The physiotherapists and ward staff will assist with mobilisation. Once they are confident with mobilisation they will be allowed to mobilise independently. Patients will be given list of exercises to do at regular interval. The multidisciplinary team will go through their check lists to confirm patients are safe to be discharged.
At home
Adequate rest is important. Patients do feel tired in the first few weeks and some might feel needing a nap during the day. These symptoms will get better and patients will get back their energy in the first six weeks as they recover.
It is important to maintain good hydration and have adequate diet. Altered bowel habits can be due to reduced activity level, diet, and side effects to medications such as pain killers. Appropriate preventive measures or treatment should be taken for eg – laxatives to prevent constipation.
Pain will get gradually better. There might be fluctuation in the level of pain but overall trend should be pain getting better. As the pain settles down the patients can start weaning off the pain killers.
Some swelling and bruise around the hip is common. Typically seen 3-5 days later. This will track down the leg due to gravity. Some patients might not see any swelling. Some might see more than average. Anticoagulants increase the risk of bruises and swelling. But it is important to finish the course of anticoagulants to reduce the risk of DVT. Swelling and bruise will gradually settle down usually within 6 weeks. Rarely they can be quite gross and might last longer especially in patients with history heart problems, previous leg operations and history of DVT.
It is important to continue with regular exercises. Little and often exercises are the key. Ability to do exercises will get better each day.

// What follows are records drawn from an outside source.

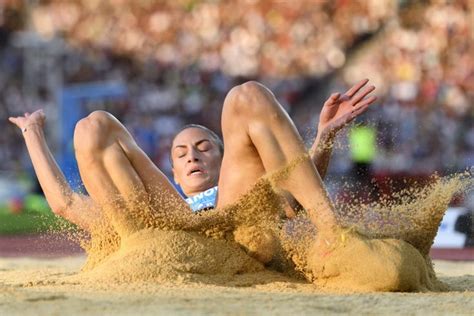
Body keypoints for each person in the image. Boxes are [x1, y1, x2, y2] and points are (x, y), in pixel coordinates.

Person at [9, 79, 377, 263]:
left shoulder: (250, 196)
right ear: (173, 172)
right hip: (169, 243)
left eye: (203, 149)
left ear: (226, 159)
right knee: (92, 126)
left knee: (246, 94)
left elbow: (295, 191)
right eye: (182, 153)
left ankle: (335, 233)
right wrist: (32, 133)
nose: (192, 157)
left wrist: (325, 136)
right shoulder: (161, 209)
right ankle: (135, 254)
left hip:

Apart from the soft tissue healing there is lot of biological activity goes on in the hip after replacement. One of them is bonding between prostheses and the bone which takes good six weeks. It is better to minimise the micromovement between the prostheses and the bone during this period. Too much stress too early can affect this bonding which can delay full recovery or very rarely problems which might need reoperation. Though many patients can walk without aid immediately after the operation or withing few days it is advisable to use support to mobilise until patients get back strength, balance, and flexibility to protect the bonding between the prostheses and the bone. It is advisable to use two crutches for the first two weeks. One crutch between 2-4 weeks. After 4 weeks can try and walk without support. Some patients will be able to wean off early and others might be advised to use it bit longer. Using support during this period, avoiding pivoting on the operated leg, and preventing excessive force on that leg help better bonding.
If patients develop symptoms or signs of complications, they should report to the surgeon or the hospital for prompt assessment and management.